What is interesting to me anyway, here, is that we're dealing with an athlete who has an injury, or they wouldn't be getting iced, and the question is what effect will icing have on their vertical jump? Ok, we're testing with un-injured participants, that's one (ethics and all but who's to say the effects are the same with someone with an injury), but isn't there a sort of fundamental ethical conundrum about asking someone who is so f'd up that they need to be icing in the first place then to go back into the game? The authors write in their Discussion section
Our study provides additional insight regarding the effect of cryotherapy on a major muscle group while performing functional activities. We wanted to provide clinical relevance to practicing certified athletic trainers; hence, we chose ice bag application because it is the most widely available form of cryotherapy. The time of application also coincides with the clinical relevance of the study. Our rationale for this includes circumstances in which the athlete will be returned to play after ice treatment of short durations. In some instances, an athlete will remove the ice bag early (within 10 minutes) and return him- or herself to play without clearance by a certified athletic trainer. We also examined the effect of these ice treatments after 20 minutes of time had elapsed; we found that as little as 10 minutes of ice can still detrimentally affect functional performance, as shown by the shuttle run in our study.
I guess other questions would be, so what? We now know that three minutes has no impact on power, but ten minutes does. But isn't the question about the status of the injury? not about the overall minimal effect on power? What's the likelihood that with that slowed down effect that they'll reinjure themselves or be better protected? That doesn't get discussed.

What the others do note in practical applications is
Certified athletic trainers, athletes, coaches, and practitioners often apply ice to an injured athlete during practice or games. There are often times when athletes feel that they are ready to go back into competition, and they do not complete the total application time for the cryotherapy session. Our findings suggest that a 3-minute application does not affect the functional test measures, but a 10-minute application affects vertical jump and shuttle run times.
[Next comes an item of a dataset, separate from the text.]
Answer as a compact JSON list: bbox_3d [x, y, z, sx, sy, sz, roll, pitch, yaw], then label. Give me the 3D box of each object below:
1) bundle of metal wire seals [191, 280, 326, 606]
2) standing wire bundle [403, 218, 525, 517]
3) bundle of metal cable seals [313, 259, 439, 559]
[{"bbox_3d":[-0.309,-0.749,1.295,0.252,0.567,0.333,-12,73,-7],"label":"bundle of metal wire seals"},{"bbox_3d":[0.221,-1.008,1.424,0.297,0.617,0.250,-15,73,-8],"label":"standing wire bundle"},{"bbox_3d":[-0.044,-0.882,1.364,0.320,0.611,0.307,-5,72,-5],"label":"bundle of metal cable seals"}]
An athlete may not be able to perform at his or her optimal level after a 10-minute application of cryotherapy even though the cryotherapy was applied to a secondary muscle group; therefore, we should use caution in returning the individual back into competition because there may be other deficits that have not yet been identified. Further research is warranted on primary muscle groups and on the use of short-term cryotherapy applications.

What are the authors saying? 10 mins may impact their performance so ten minutes is too long? But while three mins doesn't that's ok, send them back in? The authors leave the question hanging as to whether three mins. of icing, has that had a good effect, though, at all.
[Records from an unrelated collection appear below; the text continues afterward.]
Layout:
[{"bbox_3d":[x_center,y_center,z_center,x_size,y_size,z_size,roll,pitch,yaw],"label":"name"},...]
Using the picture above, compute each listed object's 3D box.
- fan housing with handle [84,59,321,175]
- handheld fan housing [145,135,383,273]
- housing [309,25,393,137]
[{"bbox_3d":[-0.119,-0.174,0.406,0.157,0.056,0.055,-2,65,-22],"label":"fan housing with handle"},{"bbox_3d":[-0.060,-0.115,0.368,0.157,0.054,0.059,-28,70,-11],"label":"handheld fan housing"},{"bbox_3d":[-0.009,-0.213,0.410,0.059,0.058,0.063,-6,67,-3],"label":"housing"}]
Or *maybe* the whole idea is stupid?

Here's my question: why does the athlete need to be iced? - assuming icing is in any way a good idea.

Here's the follow up questions:
If someone has such a degree of pain or inflammation that they need to be iced, what evidence is there to suggest that a three minute shot of ice has made the tissue situation sufficiently ok to enable a full re-introduction back into play in the first place?
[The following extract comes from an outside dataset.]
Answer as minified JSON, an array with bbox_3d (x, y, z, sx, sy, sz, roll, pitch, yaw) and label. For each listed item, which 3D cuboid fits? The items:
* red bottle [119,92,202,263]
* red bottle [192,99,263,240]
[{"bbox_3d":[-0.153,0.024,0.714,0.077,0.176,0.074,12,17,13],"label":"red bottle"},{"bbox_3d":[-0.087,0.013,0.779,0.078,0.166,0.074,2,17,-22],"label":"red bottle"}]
Now maybe there is super evidence to support this: that staying moving is a good idea. There's tons of work in pain that pain does not equal injury, but let's say there is an injury, what are we doing here with the ice bag? Where is the work that shows in cases such as these - the athlete keen to get back in the game - that that's been a Wise Move in and of itself?

As said, there may be, and maybe that literature is so well known the authors haven't felt the need to site it, but that that issue doesn't even get a mention makes me think, maybe not.

1 comment:

helium said...

Is it good for the athlete?

Is it good for the team who has to win the game?

I doubt anybody thinks that it's a good idea to quickly ice the player after an injury and put him back to play if all you are concerend with is what is best for the player. But winning or loosing a game might be more important in some situations.